**Directive**
Convert the lines of the rows below into a Markdown table with the columns No. and Line. Number each line and leave out the blank ones.
#### Material for the task
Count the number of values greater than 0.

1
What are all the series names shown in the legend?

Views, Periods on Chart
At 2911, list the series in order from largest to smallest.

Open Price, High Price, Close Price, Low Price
########
**Solution to this problem**
| No. | Line |
|---|---|
| 1 | Count the number of values greater than 0. |
| 2 | 1 |
| 3 | What are all the series names shown in the legend? |
| 4 | Views, Periods on Chart |
| 5 | At 2911, list the series in order from largest to smallest. |
| 6 | Open Price, High Price, Close Price, Low Price |